MemOS: A Memory OS for AI System
Zhiyu Li, Shichao Song, Chenyang Xi, Hanyu Wang, Chen Tang, Simin Niu, Ding Chen, Jiawei Yang, Chunyu Li, Qingchen Yu, Jihao Zhao, Yezhaohui Wang, Peng Liu, Zehao Lin, Pengyuan Wang, Jiahao Huo, Tianyi Chen, Kai Chen, Kehang Li, Zhen Tao, Junpeng Ren, Huayi Lai
2025-07-08
Summary
This paper talks about MemOS, a memory operating system designed for large language models to better manage different types of memory like text, activations, and model parameters. It treats memory as a system resource that can be stored, retrieved, and updated efficiently to help AI models learn continuously and work smarter.
What's the problem?
The problem is that current AI systems have trouble handling and organizing the huge amounts of information they need to remember, update, and use. This makes it hard for them to learn over time or handle complex, multi-task interactions effectively.
What's the solution?
The researchers created MemOS, which unifies all the different memory types under one system using a concept called MemCube, a standardized container for memory units.
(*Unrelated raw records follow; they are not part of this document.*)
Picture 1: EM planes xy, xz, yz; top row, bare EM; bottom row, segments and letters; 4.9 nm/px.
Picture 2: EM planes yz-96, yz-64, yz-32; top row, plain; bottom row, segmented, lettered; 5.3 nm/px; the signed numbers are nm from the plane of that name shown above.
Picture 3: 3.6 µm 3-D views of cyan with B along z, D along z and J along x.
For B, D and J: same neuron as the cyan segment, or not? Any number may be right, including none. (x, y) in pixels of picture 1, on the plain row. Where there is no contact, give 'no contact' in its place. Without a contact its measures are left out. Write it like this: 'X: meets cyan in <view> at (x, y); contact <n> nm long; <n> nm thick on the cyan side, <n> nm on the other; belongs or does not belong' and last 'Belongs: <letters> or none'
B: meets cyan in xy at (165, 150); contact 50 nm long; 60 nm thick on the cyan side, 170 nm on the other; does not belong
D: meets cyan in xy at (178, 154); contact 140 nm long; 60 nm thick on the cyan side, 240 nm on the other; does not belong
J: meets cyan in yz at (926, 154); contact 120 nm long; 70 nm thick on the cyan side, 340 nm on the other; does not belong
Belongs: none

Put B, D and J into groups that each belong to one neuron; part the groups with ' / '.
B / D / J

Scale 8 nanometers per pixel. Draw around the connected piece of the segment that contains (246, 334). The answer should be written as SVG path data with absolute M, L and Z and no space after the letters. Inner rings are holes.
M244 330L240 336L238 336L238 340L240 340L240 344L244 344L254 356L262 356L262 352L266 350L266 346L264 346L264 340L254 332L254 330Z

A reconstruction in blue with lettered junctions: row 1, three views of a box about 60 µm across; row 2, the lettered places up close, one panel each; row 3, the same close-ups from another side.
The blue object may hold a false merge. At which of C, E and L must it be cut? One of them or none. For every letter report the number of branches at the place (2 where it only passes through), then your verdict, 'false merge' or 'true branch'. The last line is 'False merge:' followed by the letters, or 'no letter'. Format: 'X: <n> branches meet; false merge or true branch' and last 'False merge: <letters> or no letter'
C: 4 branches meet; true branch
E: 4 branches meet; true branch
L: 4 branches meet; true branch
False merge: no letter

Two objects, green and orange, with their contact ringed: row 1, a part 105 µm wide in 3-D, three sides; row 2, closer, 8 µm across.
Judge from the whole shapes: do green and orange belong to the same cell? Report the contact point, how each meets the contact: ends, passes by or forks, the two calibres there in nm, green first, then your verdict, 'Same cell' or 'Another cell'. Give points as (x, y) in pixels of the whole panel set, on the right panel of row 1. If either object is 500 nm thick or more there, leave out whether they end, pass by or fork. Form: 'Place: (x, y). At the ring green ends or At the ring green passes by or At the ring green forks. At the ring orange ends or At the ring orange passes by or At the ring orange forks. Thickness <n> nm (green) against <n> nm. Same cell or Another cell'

MemOS manages memory with a layered architecture that controls storage, scheduling, and access so that AI models can track, update, and reuse memory efficiently while maintaining security and history.
Why it matters?
This matters because by improving how AI manages memory, MemOS helps develop more intelligent and adaptable AI systems that can remember and learn across long periods, making AI better at reasoning, personalization, and multitasking in real-world applications.
Abstract
MemOS, a memory operating system for Large Language Models, addresses memory management challenges by unifying plaintext, activation-based, and parameter-level memories, enabling efficient storage, retrieval, and continual learning.